===== TEKS KUTIPAN =====

Sejak beroperasi pada 2011, pemerintah Amerika Serikat telah menggelontorkan miliaran dolar untuk pengadaan, pemeliharaan, dan produksi bersama Iron Dome. Dukungan itu mendapat persetujuan luas di Kongres AS, baik dari Partai Demokrat maupun Republik.
Meski dianggap canggih dan efektif, Iron Dome bukannya tanpa kelemahan. Para analis memperingatkan bahwa sistem ini bisa kewalahan jika dihadapkan pada serangan roket besar-besaran secara simultan atau yang dikenal sebagai "saturation attack". Serangan jenis ini bertujuan membanjiri sistem pertahanan dengan jumlah roket yang sangat banyak dari berbagai arah sekaligus.
Pusat Studi Kebijakan Eropa (CEPA), lembaga think tank asal AS, menyebut pada 2021 bahwa Iron Dome dapat menjadi rentan dalam menghadapi skenario serangan semacam itu.

===== DATA YANG DIBERIKAN =====

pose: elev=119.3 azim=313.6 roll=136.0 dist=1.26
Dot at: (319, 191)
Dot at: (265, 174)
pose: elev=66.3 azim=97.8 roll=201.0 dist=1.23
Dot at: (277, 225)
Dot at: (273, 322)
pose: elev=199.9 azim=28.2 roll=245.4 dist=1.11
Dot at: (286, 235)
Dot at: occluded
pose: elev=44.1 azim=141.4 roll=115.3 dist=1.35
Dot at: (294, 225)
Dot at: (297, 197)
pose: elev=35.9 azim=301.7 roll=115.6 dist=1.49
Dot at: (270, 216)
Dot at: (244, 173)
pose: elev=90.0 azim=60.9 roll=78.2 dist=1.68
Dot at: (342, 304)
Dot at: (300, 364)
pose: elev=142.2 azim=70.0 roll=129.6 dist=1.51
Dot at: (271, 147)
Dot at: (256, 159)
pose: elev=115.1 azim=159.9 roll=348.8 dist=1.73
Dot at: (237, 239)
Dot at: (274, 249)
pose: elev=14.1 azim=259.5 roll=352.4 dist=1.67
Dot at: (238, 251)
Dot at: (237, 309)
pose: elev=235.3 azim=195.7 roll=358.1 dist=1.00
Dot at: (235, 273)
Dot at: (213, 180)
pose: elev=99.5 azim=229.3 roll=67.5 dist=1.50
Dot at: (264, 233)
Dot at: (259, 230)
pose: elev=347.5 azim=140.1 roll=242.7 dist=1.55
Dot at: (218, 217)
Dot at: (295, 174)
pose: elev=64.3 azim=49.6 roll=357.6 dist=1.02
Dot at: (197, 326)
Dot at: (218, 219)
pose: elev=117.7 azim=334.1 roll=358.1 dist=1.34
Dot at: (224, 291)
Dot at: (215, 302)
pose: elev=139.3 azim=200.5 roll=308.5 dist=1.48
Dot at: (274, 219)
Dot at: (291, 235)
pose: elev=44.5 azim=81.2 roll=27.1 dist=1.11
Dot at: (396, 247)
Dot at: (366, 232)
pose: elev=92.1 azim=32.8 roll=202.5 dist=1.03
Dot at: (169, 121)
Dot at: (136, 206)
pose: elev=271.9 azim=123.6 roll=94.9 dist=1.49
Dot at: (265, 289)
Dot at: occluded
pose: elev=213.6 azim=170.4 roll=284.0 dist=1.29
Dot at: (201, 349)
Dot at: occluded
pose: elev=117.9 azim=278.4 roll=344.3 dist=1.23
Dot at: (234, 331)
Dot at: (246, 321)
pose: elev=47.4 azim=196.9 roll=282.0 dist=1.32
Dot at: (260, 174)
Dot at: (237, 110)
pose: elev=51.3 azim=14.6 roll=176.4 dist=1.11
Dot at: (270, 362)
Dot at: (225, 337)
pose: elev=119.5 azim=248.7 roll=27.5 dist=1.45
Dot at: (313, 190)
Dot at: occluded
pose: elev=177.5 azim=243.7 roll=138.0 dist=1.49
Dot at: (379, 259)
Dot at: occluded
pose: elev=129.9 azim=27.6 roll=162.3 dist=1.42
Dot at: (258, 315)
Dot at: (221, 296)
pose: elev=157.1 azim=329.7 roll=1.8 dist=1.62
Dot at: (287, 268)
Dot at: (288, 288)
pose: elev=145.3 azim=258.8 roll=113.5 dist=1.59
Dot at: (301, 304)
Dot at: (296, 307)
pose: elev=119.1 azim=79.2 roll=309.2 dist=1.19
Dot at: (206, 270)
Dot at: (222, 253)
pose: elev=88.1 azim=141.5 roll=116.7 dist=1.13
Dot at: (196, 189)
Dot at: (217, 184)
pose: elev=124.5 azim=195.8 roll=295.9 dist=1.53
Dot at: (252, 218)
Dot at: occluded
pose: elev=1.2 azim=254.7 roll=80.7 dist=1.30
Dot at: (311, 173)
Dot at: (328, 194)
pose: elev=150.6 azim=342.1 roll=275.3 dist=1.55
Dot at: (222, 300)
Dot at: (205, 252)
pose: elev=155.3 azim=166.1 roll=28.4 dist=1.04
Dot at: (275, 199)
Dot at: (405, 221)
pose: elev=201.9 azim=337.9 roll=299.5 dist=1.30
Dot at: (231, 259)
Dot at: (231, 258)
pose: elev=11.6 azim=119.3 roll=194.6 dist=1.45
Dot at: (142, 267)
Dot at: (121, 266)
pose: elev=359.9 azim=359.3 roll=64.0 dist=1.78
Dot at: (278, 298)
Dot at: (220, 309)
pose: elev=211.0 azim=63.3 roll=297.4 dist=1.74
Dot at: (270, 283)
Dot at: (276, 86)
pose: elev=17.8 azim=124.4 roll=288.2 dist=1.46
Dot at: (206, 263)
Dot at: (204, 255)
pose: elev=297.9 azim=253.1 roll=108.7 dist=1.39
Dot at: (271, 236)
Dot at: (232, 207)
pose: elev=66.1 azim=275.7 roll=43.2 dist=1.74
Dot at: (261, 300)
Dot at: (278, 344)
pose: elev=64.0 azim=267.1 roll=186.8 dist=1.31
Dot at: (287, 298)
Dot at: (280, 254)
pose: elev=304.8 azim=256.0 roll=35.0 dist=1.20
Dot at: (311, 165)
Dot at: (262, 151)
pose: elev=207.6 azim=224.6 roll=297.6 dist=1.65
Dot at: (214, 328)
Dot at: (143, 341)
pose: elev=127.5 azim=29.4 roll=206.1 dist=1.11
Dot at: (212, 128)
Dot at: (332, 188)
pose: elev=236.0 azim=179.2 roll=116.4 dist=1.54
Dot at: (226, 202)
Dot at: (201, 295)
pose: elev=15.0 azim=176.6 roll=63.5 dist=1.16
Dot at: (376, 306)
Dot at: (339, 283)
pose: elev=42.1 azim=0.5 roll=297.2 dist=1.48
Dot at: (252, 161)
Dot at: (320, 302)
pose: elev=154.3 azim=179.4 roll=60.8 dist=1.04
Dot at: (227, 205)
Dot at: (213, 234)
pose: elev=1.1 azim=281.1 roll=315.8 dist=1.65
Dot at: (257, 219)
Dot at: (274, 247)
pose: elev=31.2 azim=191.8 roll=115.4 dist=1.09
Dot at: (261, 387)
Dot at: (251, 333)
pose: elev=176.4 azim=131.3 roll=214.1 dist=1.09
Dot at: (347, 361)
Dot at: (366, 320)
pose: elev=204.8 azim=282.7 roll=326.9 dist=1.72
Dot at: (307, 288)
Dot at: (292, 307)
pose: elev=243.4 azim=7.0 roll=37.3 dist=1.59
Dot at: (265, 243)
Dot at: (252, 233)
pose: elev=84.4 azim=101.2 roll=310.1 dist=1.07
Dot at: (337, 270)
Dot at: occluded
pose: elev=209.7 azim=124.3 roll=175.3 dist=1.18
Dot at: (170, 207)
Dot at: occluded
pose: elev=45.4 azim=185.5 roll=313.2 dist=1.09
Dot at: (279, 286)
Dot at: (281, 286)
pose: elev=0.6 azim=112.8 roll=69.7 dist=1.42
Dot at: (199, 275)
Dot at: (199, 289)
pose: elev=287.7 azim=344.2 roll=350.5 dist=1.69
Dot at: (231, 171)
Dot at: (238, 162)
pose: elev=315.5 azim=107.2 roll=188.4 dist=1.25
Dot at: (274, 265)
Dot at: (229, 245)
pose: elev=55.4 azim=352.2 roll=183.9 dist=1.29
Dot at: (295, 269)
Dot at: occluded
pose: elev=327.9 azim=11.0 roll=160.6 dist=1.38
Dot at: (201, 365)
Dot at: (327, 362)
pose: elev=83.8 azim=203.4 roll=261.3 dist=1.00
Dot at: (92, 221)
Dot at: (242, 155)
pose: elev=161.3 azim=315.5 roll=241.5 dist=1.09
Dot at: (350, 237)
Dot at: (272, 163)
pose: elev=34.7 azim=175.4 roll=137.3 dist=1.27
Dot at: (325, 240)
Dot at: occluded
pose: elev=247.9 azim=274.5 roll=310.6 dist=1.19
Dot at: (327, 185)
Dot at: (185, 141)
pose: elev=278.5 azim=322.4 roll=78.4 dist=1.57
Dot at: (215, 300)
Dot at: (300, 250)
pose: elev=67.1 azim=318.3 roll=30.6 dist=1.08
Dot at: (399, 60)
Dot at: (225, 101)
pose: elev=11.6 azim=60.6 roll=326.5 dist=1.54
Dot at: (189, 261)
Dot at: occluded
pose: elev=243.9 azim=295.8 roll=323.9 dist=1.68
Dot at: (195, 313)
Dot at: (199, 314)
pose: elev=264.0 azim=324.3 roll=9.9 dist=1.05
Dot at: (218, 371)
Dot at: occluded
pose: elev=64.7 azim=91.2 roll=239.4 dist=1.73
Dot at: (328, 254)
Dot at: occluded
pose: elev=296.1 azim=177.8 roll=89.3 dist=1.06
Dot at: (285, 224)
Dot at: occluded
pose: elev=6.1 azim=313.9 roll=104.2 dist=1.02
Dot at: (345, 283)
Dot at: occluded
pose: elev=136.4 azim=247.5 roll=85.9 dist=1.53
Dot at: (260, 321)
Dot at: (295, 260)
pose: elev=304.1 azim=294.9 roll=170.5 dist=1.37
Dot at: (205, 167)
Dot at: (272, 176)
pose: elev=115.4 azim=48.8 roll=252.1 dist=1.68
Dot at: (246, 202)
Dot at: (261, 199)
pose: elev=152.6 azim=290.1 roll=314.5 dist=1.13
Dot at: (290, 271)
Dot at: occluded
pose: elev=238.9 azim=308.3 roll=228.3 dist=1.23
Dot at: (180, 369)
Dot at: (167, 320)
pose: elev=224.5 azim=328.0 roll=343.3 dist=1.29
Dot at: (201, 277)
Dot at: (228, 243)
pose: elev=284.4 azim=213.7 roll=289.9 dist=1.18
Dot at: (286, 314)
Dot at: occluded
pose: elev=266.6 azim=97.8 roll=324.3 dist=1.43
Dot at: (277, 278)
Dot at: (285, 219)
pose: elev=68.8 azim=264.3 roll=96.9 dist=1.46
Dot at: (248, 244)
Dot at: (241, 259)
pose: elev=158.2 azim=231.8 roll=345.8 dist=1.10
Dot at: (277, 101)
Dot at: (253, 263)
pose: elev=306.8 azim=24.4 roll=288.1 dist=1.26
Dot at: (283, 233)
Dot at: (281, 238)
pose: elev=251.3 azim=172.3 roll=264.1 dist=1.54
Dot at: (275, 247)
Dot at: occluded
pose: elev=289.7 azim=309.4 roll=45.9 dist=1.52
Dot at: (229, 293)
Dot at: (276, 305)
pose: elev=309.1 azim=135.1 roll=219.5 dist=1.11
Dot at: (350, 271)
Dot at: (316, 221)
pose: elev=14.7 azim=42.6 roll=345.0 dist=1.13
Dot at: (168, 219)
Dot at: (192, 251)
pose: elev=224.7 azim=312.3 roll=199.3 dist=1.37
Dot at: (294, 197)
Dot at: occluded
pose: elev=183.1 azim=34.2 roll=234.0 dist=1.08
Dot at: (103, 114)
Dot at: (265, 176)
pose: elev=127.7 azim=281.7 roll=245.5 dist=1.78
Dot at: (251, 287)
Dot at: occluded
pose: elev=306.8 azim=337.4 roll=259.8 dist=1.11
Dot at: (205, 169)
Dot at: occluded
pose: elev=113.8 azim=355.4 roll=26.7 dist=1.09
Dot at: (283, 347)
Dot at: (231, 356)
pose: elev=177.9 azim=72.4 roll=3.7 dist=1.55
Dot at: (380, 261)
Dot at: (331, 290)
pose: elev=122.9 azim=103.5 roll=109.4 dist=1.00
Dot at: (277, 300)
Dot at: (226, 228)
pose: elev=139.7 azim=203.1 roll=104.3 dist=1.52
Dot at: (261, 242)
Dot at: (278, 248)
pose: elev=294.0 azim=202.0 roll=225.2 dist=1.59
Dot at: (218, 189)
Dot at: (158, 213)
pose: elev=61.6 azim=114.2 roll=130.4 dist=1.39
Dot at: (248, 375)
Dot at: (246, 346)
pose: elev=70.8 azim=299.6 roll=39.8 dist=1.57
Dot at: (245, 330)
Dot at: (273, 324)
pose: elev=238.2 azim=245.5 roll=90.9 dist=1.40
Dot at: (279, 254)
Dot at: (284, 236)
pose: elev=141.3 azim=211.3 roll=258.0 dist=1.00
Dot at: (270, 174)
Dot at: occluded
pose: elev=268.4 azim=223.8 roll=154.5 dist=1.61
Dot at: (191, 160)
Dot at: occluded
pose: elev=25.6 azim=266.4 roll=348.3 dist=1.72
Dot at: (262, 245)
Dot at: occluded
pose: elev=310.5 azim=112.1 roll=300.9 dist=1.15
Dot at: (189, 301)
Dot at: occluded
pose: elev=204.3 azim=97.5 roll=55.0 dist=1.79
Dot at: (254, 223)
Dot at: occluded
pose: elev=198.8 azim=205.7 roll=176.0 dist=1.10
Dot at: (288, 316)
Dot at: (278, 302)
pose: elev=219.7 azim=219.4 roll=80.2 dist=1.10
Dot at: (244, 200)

=====

*TUJUAN LATIHAN*:
Salin teks tentang Iron Dome dari "Sejak beroperasi pada" sampai "serangan semacam itu." tanpa mengubah apa pun. Catatan di atas tidak ada kaitannya dengan teks tentang Iron Dome.

*JAWABAN*:
Sejak beroperasi pada 2011, pemerintah Amerika Serikat telah menggelontorkan miliaran dolar untuk pengadaan, pemeliharaan, dan produksi bersama Iron Dome. Dukungan itu mendapat persetujuan luas di Kongres AS, baik dari Partai Demokrat maupun Republik.
Meski dianggap canggih dan efektif, Iron Dome bukannya tanpa kelemahan. Para analis memperingatkan bahwa sistem ini bisa kewalahan jika dihadapkan pada serangan roket besar-besaran secara simultan atau yang dikenal sebagai "saturation attack". Serangan jenis ini bertujuan membanjiri sistem pertahanan dengan jumlah roket yang sangat banyak dari berbagai arah sekaligus.
Pusat Studi Kebijakan Eropa (CEPA), lembaga think tank asal AS, menyebut pada 2021 bahwa Iron Dome dapat menjadi rentan dalam menghadapi skenario serangan semacam itu.